### [What the exercise asks]
Retype each of the records below exactly, leaving the pictures out.
___ Recorded data ___
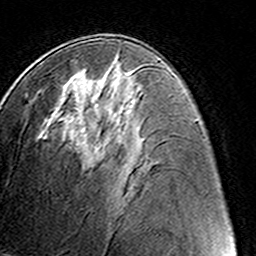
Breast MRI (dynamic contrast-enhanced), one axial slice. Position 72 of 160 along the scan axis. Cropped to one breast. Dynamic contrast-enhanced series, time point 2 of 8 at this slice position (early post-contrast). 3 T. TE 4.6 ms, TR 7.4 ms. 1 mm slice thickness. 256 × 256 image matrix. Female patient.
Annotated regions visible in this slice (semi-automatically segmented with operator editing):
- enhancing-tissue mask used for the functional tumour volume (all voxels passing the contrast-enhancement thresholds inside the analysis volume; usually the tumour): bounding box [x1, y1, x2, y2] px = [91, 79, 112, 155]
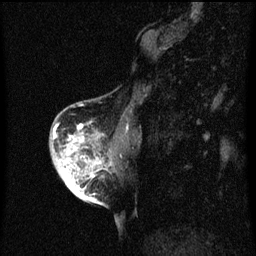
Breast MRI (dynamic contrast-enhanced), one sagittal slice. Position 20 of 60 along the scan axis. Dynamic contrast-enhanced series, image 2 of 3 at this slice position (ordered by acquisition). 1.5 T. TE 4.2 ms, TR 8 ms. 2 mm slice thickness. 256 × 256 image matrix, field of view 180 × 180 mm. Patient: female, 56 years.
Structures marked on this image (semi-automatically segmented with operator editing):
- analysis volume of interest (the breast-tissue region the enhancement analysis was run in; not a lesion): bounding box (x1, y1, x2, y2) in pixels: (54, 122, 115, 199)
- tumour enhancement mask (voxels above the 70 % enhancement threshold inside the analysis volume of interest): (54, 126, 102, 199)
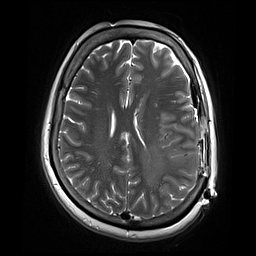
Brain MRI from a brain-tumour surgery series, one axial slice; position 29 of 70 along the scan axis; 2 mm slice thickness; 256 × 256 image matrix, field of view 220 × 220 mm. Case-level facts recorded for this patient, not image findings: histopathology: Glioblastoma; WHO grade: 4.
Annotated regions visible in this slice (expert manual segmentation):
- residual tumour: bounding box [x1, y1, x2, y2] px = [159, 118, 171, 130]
___
### [The completed task]
Breast MRI (dynamic contrast-enhanced), one axial slice. Position 72 of 160 along the scan axis. Cropped to one breast. Dynamic contrast-enhanced series, time point 2 of 8 at this slice position (early post-contrast). 3 T. TE 4.6 ms, TR 7.4 ms. 1 mm slice thickness. 256 × 256 image matrix. Female patient.
Annotated regions visible in this slice (semi-automatically segmented with operator editing):
- enhancing-tissue mask used for the functional tumour volume (all voxels passing the contrast-enhancement thresholds inside the analysis volume; usually the tumour): bounding box [x1, y1, x2, y2] px = [91, 79, 112, 155]
Breast MRI (dynamic contrast-enhanced), one sagittal slice. Position 20 of 60 along the scan axis. Dynamic contrast-enhanced series, image 2 of 3 at this slice position (ordered by acquisition). 1.5 T. TE 4.2 ms, TR 8 ms. 2 mm slice thickness. 256 × 256 image matrix, field of view 180 × 180 mm. Patient: female, 56 years.
Structures marked on this image (semi-automatically segmented with operator editing):
- analysis volume of interest (the breast-tissue region the enhancement analysis was run in; not a lesion): bounding box (x1, y1, x2, y2) in pixels: (54, 122, 115, 199)
- tumour enhancement mask (voxels above the 70 % enhancement threshold inside the analysis volume of interest): (54, 126, 102, 199)
Brain MRI from a brain-tumour surgery series, one axial slice; position 29 of 70 along the scan axis; 2 mm slice thickness; 256 × 256 image matrix, field of view 220 × 220 mm. Case-level facts recorded for this patient, not image findings: histopathology: Glioblastoma; WHO grade: 4.
Annotated regions visible in this slice (expert manual segmentation):
- residual tumour: bounding box [x1, y1, x2, y2] px = [159, 118, 171, 130]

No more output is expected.